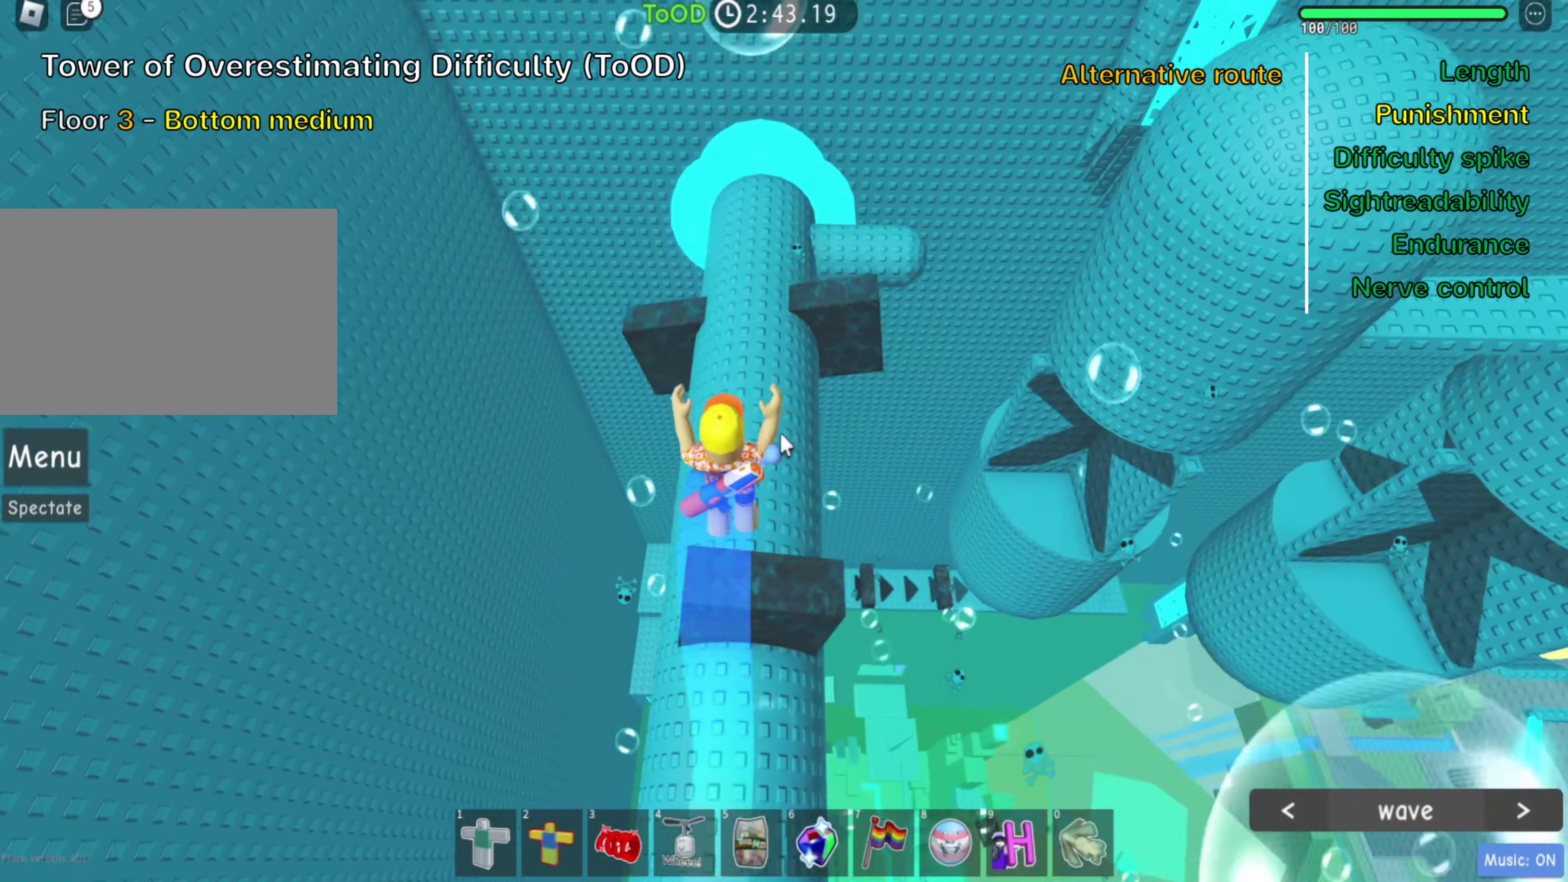
{"keys": ["w"], "events": [[117, "shift", "up"], [350, "shift", "down"], [450, "shift", "up"]]}
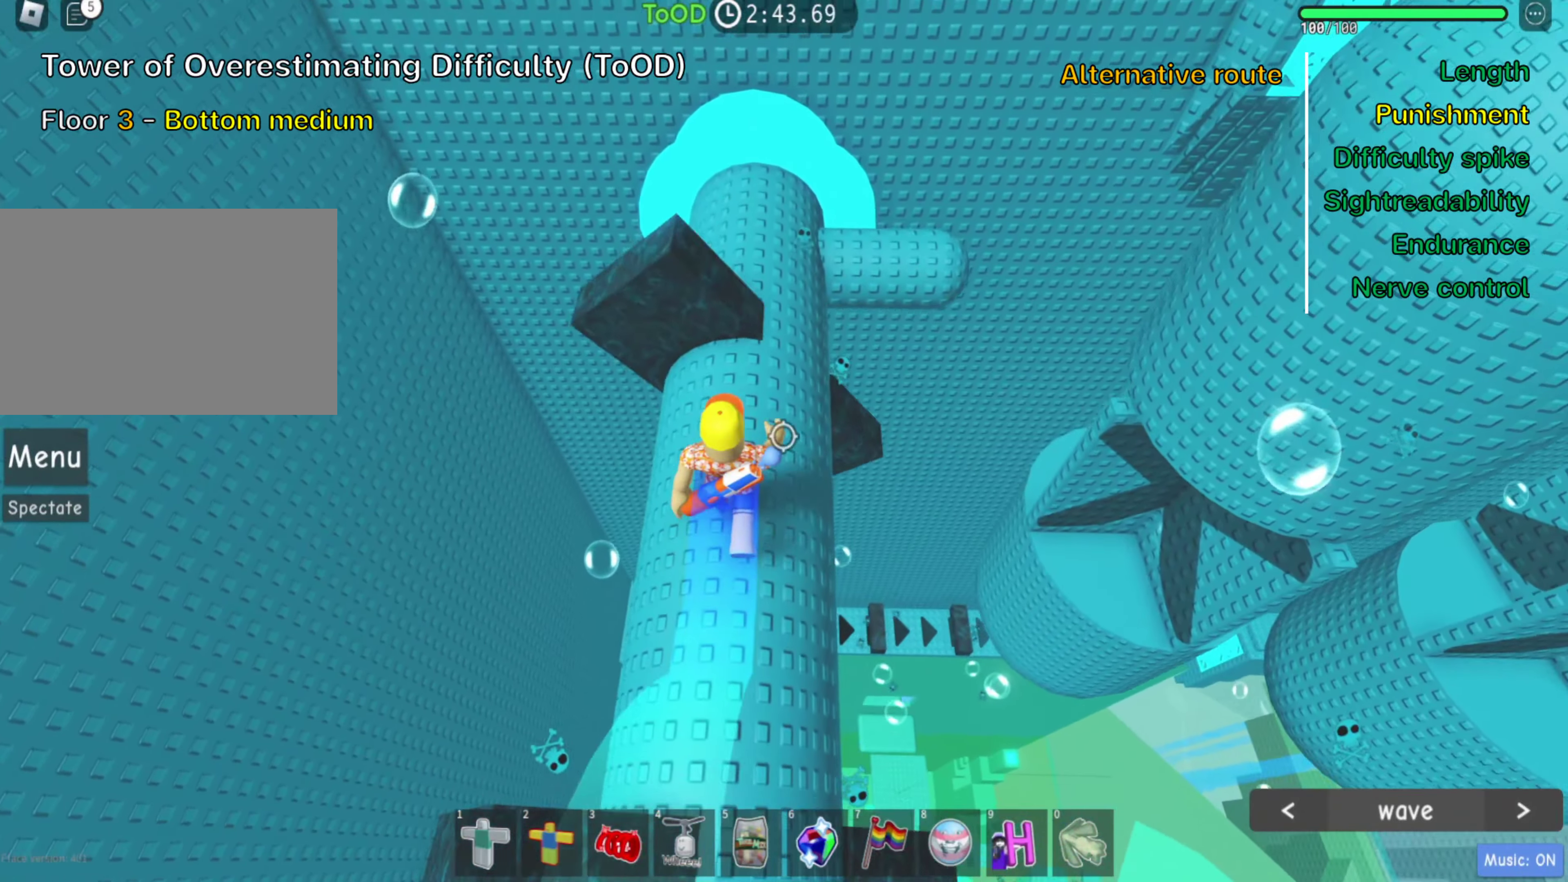
{"keys": ["a", "w"], "events": [[84, "a", "down"], [167, "space", "down"], [334, "space", "up"]]}
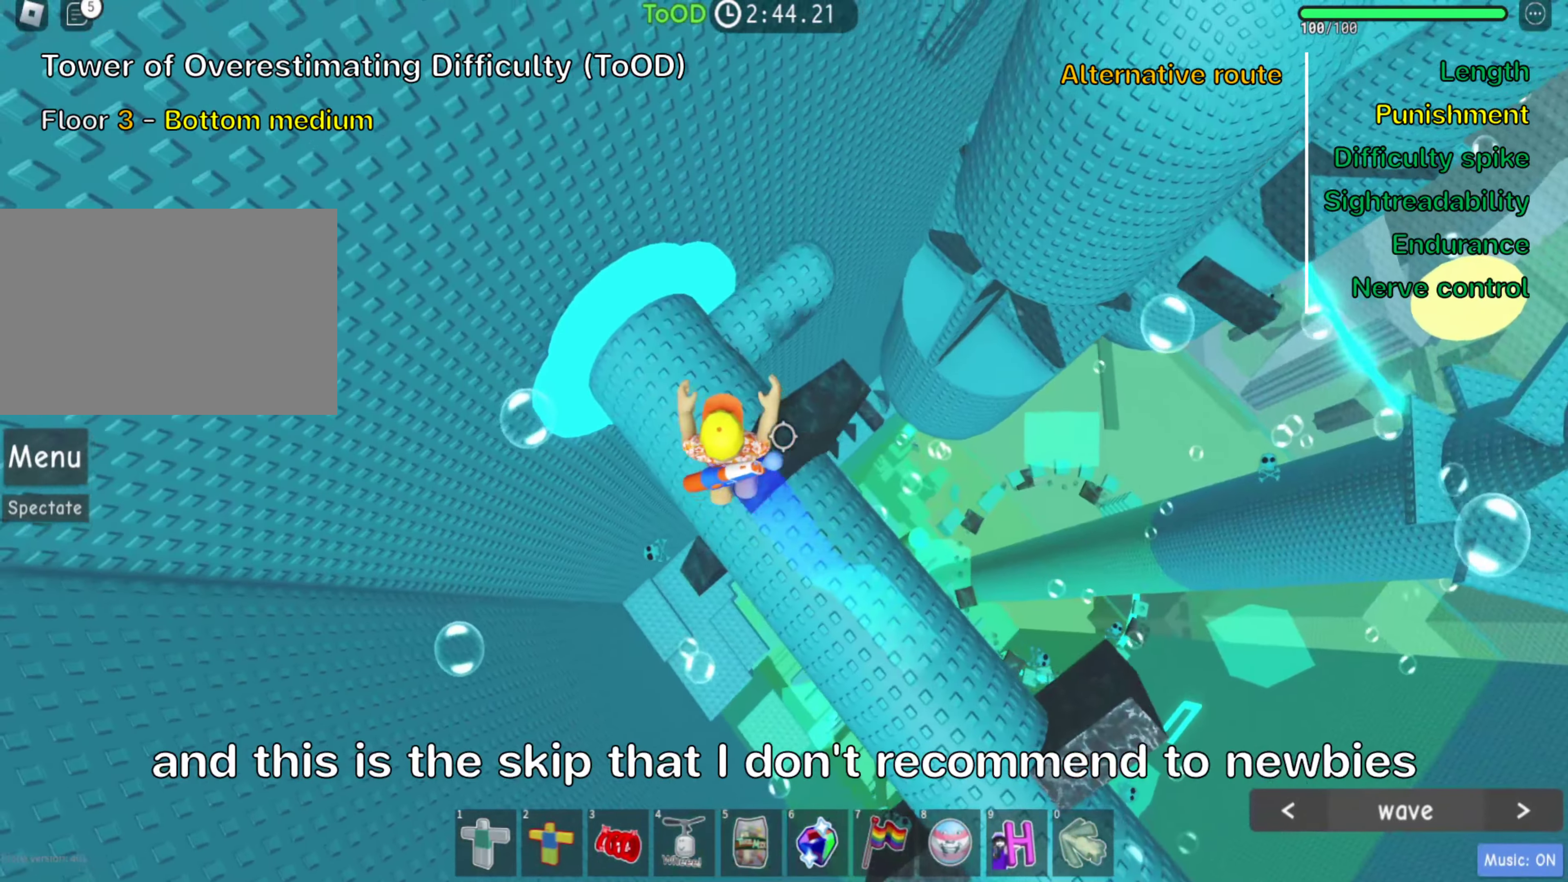
{"keys": ["w"], "events": [[167, "a", "up"]]}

-=-=-=-=-

EXERCISE:
Give the data above again, exactly and completely. No pictures go in.

ANSWER SECTION:
{"keys": ["w"], "events": [[117, "shift", "up"], [350, "shift", "down"], [450, "shift", "up"]]}
{"keys": ["a", "w"], "events": [[84, "a", "down"], [167, "space", "down"], [334, "space", "up"]]}
{"keys": ["w"], "events": [[167, "a", "up"]]}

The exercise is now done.